Bring back yesterday

Yesterday was pretty good, well for a work day it was, today though already I'm bored, disgruntled, pissed off and in a right one according to whoever you ask, you can pick which ever one you want, to be on honest it is what it is, I have reason to believe I have never controlled my own destiny so live with it, I know I have to!

The day hasn't got off to the best start as the old man of the house need some TLC (not a problem with that) up at stupid O'clock, but it doesn't help later in the day when I blink and lose a few hours, I'm still stupid enough to get up and then start working so as not to disturb the quality of my family time at the weekend (damn am I drunk ...at this time of the morning) and not get more grief than usual (yeah right) so lets take a deep breath and lets get through the pain barrier!

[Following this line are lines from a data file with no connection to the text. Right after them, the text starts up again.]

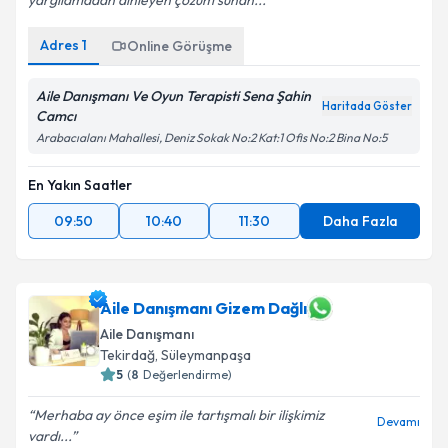
yargılamadan dinleyen çözüm sunan...
Adres
1
Online Görüşme
Kişisel verilerimin işlenmesine ilişkin
Aydınlatma
Metni
'ni okudum ve kişisel verilerimin belirtilen
Aile Danışmanı Ve Oyun Terapisti Sena Şahin
Haritada Göster
kapsamda işlenmesini kabul ediyorum.
Camcı
Arabacıalanı Mahallesi, Deniz Sokak No:2 Kat:1 Ofis No:2 Bina No:5
Takvim Talebini Gönder
En Yakın Saatler
09:50
10:40
11:30
Daha Fazla
Aile Danışmanı Gizem Dağlı
Aile Danışmanı
Tekirdağ
, Süleymanpaşa
5
(
8
Değerlendirme)
Merhaba ay önce eşim ile tartışmalı bir ilişkimiz
Devamı
vardı...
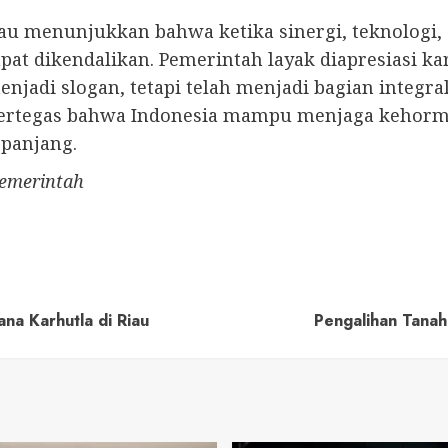
u menunjukkan bahwa ketika sinergi, teknologi, d
apat dikendalikan. Pemerintah layak diapresias
jadi slogan, tetapi telah menjadi bagian integral
rtegas bahwa Indonesia mampu menjaga kehormat
 panjang.
Pemerintah
a Karhutla di Riau
Pengalihan Tanah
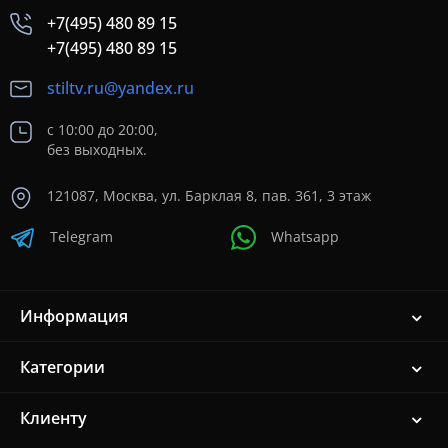
+7(495) 480 89 15
+7(495) 480 89 15
stiltv.ru@yandex.ru
с 10:00 до 20:00,
без выходных.
121087, Москва, ул. Барклая 8, пав. 361, 3 этаж
Telegram
Whatsapp
Информация
Категории
Клиенту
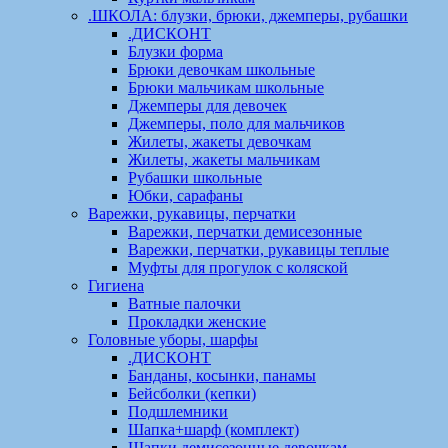
.ШКОЛА: блузки, брюки, джемперы, рубашки
.ДИСКОНТ
Блузки форма
Брюки девочкам школьные
Брюки мальчикам школьные
Джемперы для девочек
Джемперы, поло для мальчиков
Жилеты, жакеты девочкам
Жилеты, жакеты мальчикам
Рубашки школьные
Юбки, сарафаны
Варежки, рукавицы, перчатки
Варежки, перчатки демисезонные
Варежки, перчатки, рукавицы теплые
Муфты для прогулок с коляской
Гигиена
Ватные палочки
Прокладки женские
Головные уборы, шарфы
.ДИСКОНТ
Банданы, косынки, панамы
Бейсболки (кепки)
Подшлемники
Шапка+шарф (комплект)
Шапки демисезонные девочкам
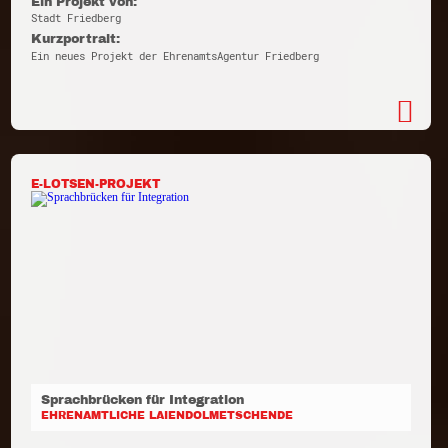
Ein Projekt von:
Stadt Friedberg
Kurzportrait:
Ein neues Projekt der EhrenamtsAgentur Friedberg
E-LOTSEN-PROJEKT
Sprachbrücken für Integration
EHRENAMTLICHE LAIENDOLMETSCHENDE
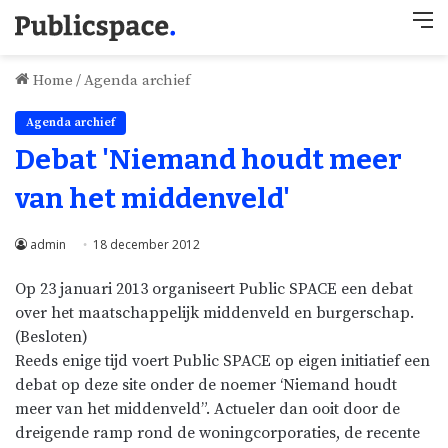
M
Home
/
Agenda archief
Agenda archief
Debat 'Niemand houdt meer
van het middenveld'
admin
18 december 2012
Op 23 januari 2013 organiseert Public SPACE een debat
over het maatschappelijk middenveld en burgerschap.
(Besloten)
Reeds enige tijd voert Public SPACE op eigen initiatief een
debat op deze site onder de noemer ‘Niemand houdt
meer van het middenveld”. Actueler dan ooit door de
dreigende ramp rond de woningcorporaties, de recente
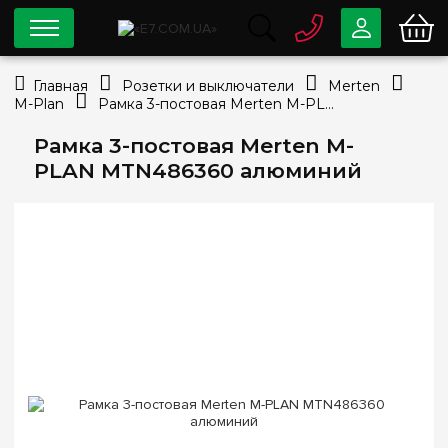
0 800
33-63-07
Главная
Розетки и выключатели
Merten
Бесплатно
M-Plan
Рамка 3-постовая Merten M-PLAN MTN486360 алюминий
info@e7.com.ua
044
334-79-78
Рамка 3-постовая Merten M-
PLAN MTN486360 алюминий
Viber
Telegram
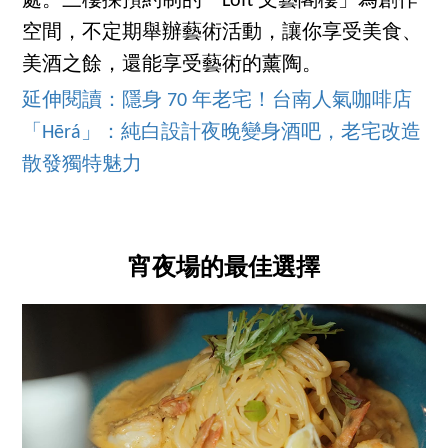
處。三樓採預約制的「Loft 文藝閣樓」為創作
空間，不定期舉辦藝術活動，讓你享受美食、
美酒之餘，還能享受藝術的薰陶。
延伸閱讀：隱身 70 年老宅！台南人氣咖啡店
「Hērá」：純白設計夜晚變身酒吧，老宅改造
散發獨特魅力
宵夜場的最佳選擇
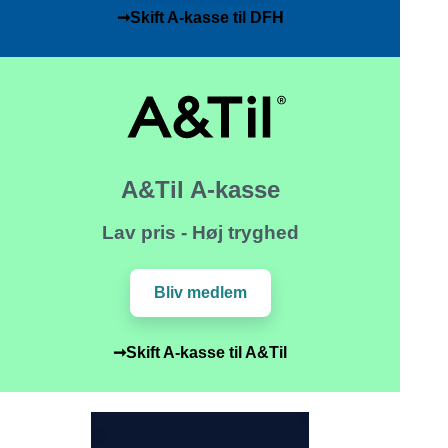
➞Skift A-kasse til DFH
A&Til A-kasse
Lav pris - Høj tryghed
Bliv medlem
➞Skift A-kasse til A&Til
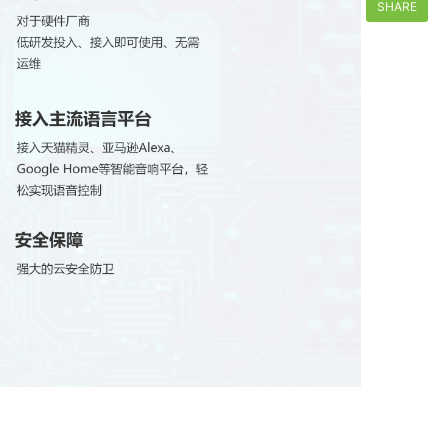
SHARE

My youngest I have discovered has the will power of an heroin addict working in an heroin producing factory, we had made a pact to not drink coke in her case and me not to eat chocolate for lent, not for any religious reason other than we could or rather she couldn't she was a coca cola guzzling trash hound within 48 hours, my wife sat filling her face with chocolate rubbing it in with a shit eating grin (pain will be delivered at the correct time) I still find it hard to believe that I wasn't the first to buckle just goes to show I suppose.

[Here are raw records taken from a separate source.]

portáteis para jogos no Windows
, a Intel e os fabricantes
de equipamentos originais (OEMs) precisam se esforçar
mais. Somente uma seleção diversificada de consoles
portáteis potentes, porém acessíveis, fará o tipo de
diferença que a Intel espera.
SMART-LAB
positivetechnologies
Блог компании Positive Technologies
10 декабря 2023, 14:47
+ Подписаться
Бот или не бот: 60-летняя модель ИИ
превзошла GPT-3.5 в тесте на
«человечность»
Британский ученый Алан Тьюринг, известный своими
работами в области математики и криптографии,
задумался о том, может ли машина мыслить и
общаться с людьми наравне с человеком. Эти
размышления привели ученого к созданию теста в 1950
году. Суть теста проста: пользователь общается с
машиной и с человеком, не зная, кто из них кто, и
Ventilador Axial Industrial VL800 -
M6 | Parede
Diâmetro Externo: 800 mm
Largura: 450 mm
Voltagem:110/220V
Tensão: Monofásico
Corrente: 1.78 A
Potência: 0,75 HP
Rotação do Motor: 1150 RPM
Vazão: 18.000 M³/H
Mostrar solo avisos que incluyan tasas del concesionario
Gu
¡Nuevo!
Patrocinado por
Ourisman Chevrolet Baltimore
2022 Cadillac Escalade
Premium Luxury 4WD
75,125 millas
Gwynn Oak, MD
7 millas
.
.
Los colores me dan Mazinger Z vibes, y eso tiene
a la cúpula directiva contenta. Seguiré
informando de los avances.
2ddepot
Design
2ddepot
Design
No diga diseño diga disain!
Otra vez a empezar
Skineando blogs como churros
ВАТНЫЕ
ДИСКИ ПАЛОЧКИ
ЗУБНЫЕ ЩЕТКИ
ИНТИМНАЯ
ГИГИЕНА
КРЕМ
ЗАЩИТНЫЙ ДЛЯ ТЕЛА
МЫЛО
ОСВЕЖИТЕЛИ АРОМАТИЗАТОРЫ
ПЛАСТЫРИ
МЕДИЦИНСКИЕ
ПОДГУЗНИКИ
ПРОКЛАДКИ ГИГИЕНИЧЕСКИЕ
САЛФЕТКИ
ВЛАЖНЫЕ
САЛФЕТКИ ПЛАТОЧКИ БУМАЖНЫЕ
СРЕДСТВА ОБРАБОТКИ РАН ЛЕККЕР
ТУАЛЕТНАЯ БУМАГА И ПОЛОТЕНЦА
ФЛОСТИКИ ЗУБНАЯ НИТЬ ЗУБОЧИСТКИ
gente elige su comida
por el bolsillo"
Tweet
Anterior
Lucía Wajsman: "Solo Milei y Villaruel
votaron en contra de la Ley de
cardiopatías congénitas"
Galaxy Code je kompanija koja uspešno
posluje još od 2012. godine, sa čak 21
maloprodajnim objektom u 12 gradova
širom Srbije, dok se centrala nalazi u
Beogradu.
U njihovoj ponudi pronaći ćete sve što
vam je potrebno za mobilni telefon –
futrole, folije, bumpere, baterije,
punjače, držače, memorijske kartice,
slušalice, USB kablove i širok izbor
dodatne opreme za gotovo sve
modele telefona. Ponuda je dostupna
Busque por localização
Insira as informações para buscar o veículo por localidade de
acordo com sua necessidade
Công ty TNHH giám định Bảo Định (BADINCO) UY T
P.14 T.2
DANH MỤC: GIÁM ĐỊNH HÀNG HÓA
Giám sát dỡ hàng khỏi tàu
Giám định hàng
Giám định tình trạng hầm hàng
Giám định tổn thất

Today could just be the day to kick start the writing as the log jam just refuses to budge, lots of ideas just I haven't had the temperament to get my finger out and crack on (oh the pain of a writers life) I still find it hard to believe that some days I can throw at least five chapters down on to the page (and yes then the hard work starts to polish it up) and other days I struggle to string five words together hell it's not like it's earth shattering stuff just the gibberish of a short fat bald speccy gadgy...if you know what I mean!  

Music shall be my muse today and it shall take where ever it desires (so far it's been Metallica, Lynryd Skynrd, Ted Nugent, Blue Oyster Cult, Rainbow, Francis Dunnery and some Vanessa Carlton and that's just since I got up, I have dinner floating around my head and once that has been consumed it will be onto full on writing mode.....is that a good thing? I have no idea and I don't care!

Some cunning plans for tomorrow and hopefully then it's back into full on mode to be with friends and partners in crime but I think the Mrs deserves a meal out even though we do not celebrate that thing known as valentines day, then to sleep as it's a few early rises for work with some long hours thrown into the mix and then a few weeks on the peasant wagon so i will go back to seat baiting (sitting where I don't belong) this last six months has been cack and I can't wait for the Tee Hee club to get back into full swing damn I miss those crazies so damn much!

There you go don't say that I don't do nuthin for ya's now it's time to knuckle down and grin and bear it play nice and if you can't play nice have some fun and feck the world we ain't here long I do believe it's time to have some fun in my life ....said the wise man to the fool until then Toodles!